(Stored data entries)

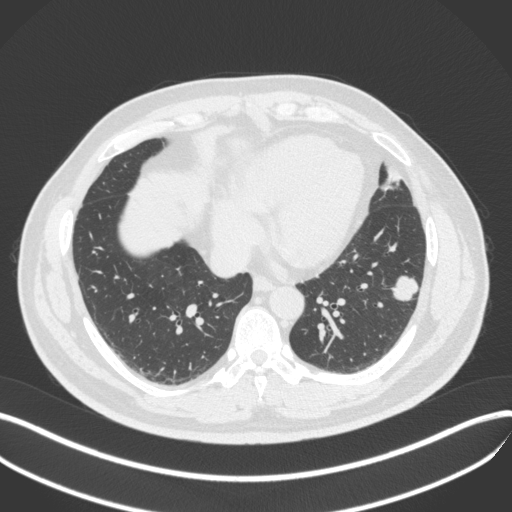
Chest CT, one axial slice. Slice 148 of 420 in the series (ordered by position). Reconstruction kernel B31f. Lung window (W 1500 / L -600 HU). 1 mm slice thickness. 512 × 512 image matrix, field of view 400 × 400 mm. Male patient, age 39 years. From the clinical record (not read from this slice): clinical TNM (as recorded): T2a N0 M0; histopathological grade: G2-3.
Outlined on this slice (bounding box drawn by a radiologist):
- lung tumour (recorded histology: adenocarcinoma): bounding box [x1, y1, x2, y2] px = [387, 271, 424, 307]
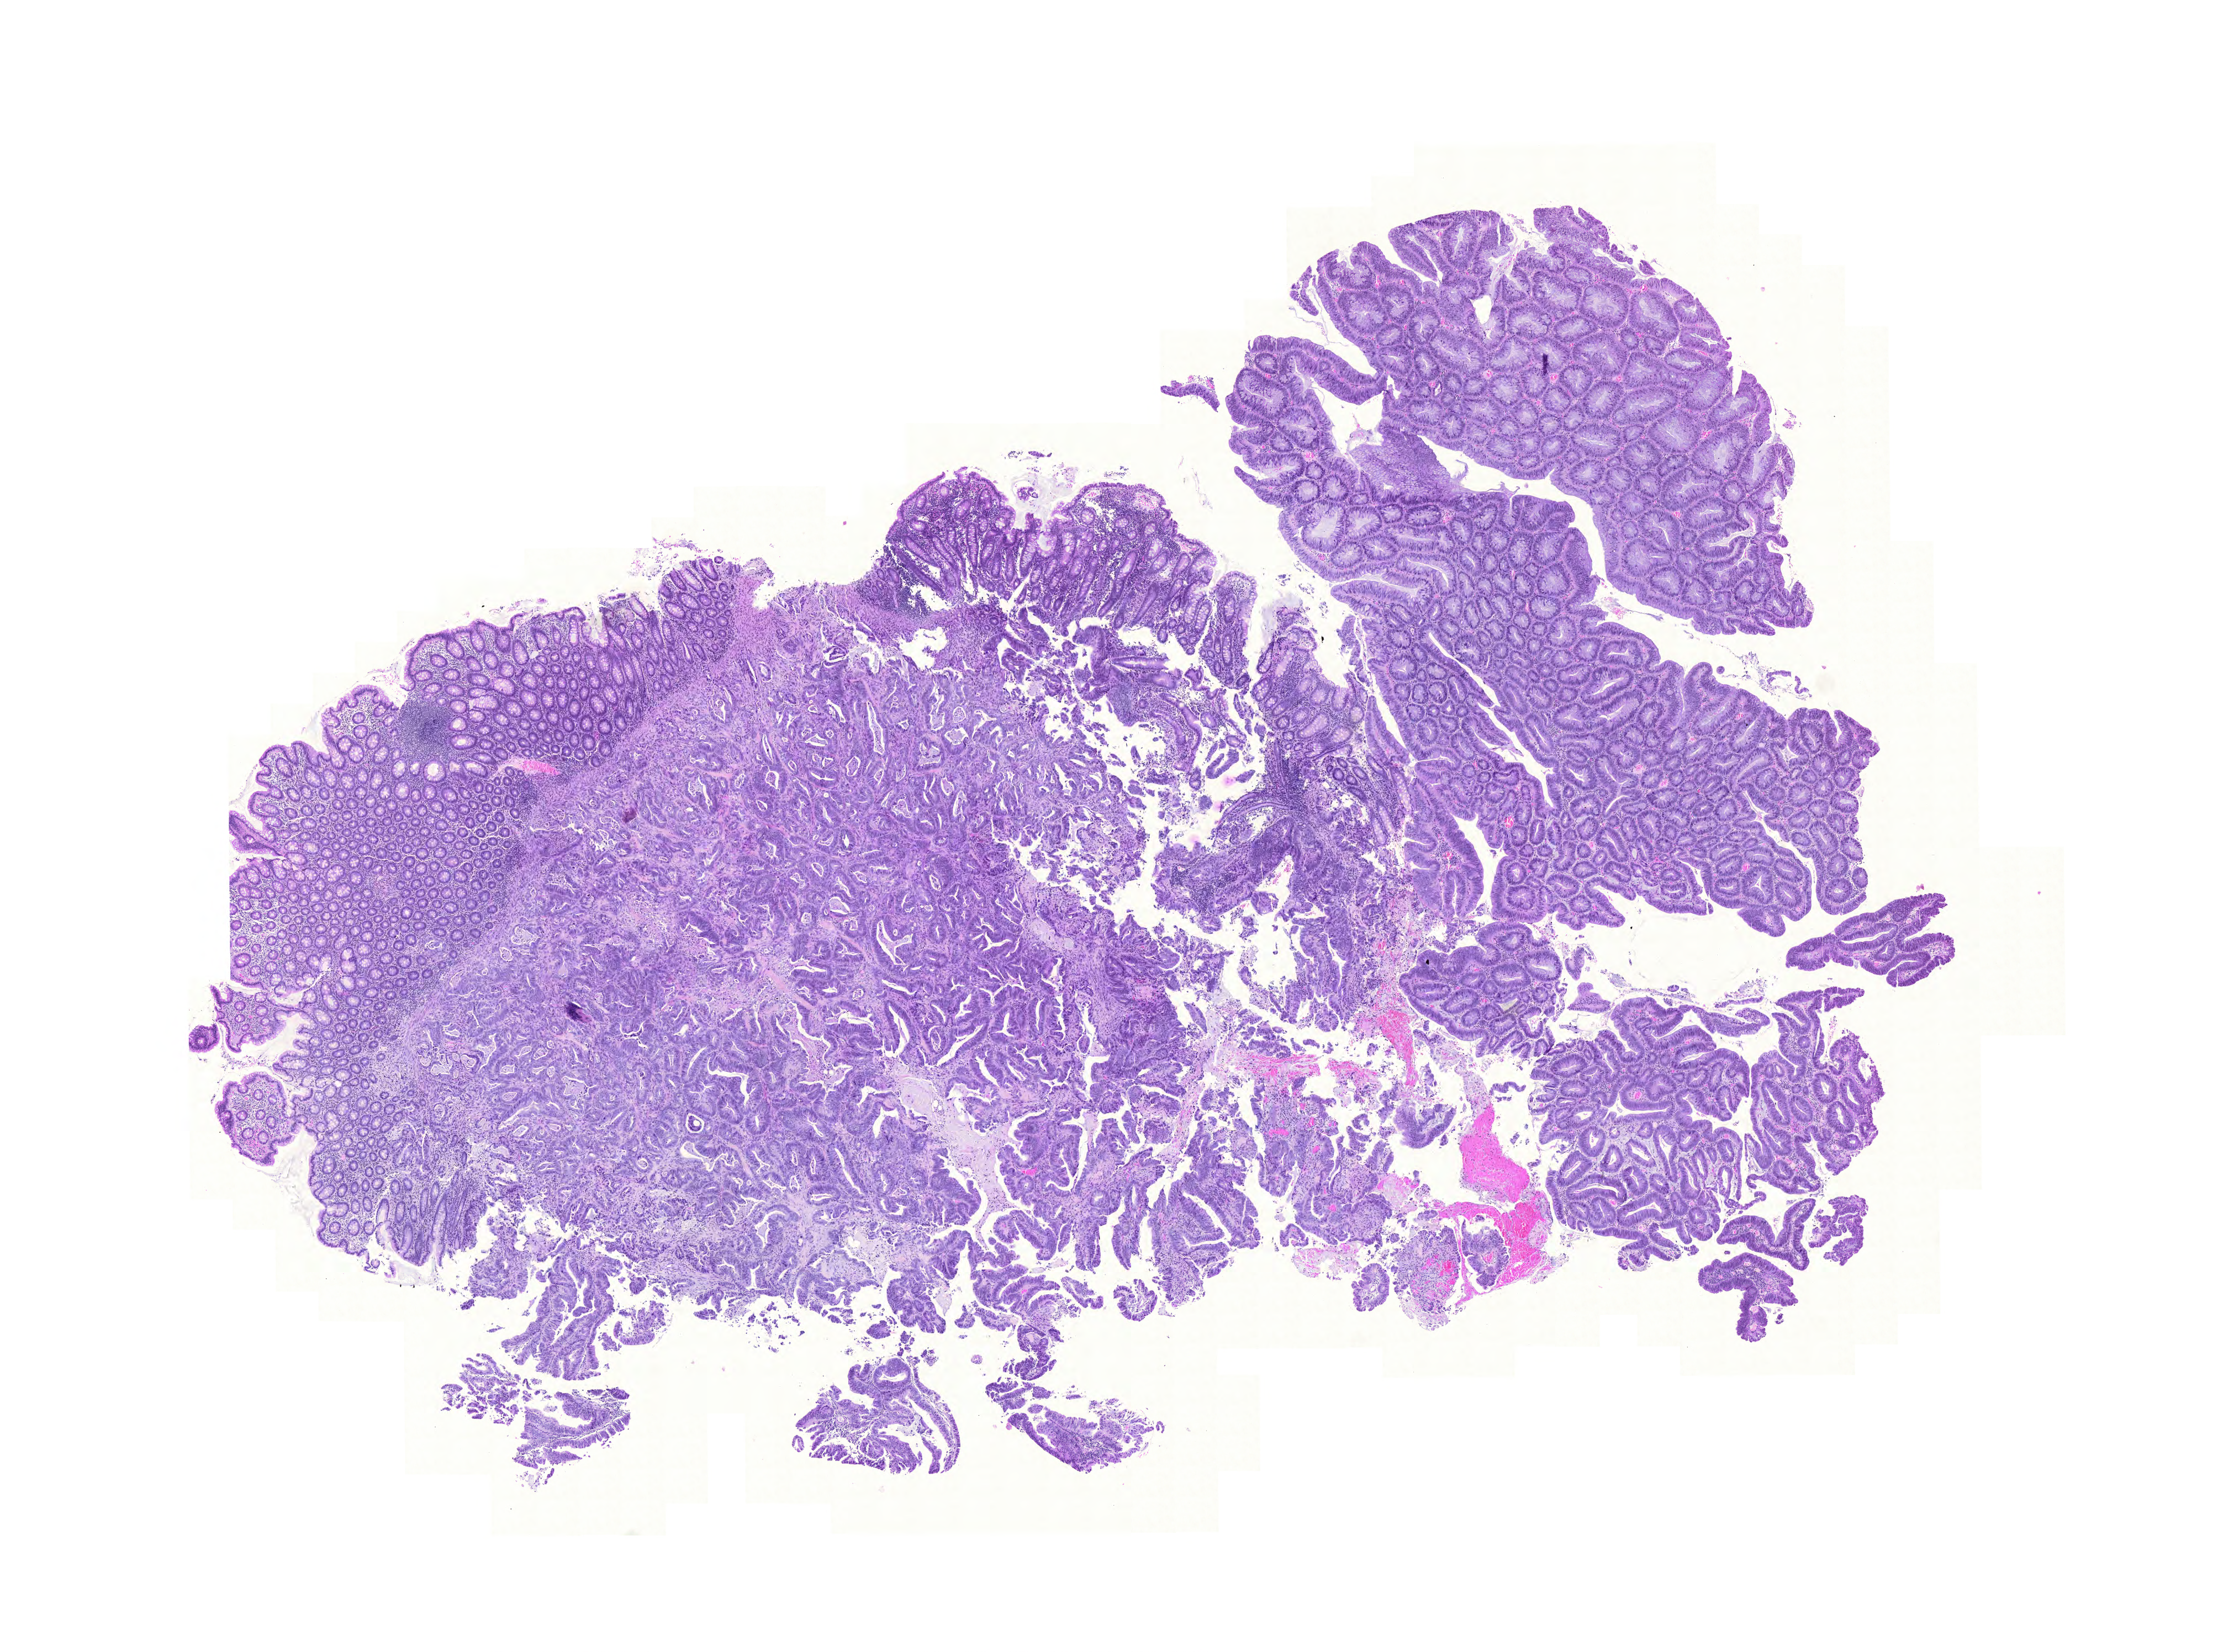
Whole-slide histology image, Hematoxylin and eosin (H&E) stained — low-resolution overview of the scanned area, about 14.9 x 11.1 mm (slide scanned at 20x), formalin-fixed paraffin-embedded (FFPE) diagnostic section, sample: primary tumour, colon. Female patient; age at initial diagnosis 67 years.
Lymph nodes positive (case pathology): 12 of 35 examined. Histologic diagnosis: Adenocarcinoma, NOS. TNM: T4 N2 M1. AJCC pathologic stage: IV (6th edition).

* * *

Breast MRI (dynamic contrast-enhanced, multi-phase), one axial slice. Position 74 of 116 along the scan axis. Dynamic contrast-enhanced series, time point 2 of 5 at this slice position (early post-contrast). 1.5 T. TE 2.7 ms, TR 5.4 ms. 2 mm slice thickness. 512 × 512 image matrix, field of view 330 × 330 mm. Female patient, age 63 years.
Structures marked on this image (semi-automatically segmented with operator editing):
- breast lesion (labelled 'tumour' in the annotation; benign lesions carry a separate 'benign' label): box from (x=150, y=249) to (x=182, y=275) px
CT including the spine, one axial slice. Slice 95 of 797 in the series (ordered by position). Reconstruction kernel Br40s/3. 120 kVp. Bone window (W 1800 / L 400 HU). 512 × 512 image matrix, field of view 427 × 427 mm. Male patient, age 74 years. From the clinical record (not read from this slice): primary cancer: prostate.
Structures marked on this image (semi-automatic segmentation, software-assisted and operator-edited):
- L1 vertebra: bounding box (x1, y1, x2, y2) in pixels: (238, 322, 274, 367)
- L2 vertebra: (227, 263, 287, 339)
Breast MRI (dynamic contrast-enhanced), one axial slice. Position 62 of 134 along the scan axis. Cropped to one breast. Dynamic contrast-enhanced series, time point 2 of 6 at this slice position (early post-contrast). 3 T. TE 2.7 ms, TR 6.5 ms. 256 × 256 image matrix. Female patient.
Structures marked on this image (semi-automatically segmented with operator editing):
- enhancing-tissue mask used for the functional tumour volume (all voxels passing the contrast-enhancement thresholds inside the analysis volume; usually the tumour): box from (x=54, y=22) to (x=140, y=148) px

What you should do: All that is needed is the exact run of lines above from the line containing "- L1 vertebra: bounding" through the line containing "- L2 vertebra: (227, 263, 287, 339)", both of them included.

Your solution:
- L1 vertebra: bounding box (x1, y1, x2, y2) in pixels: (238, 322, 274, 367)
- L2 vertebra: (227, 263, 287, 339)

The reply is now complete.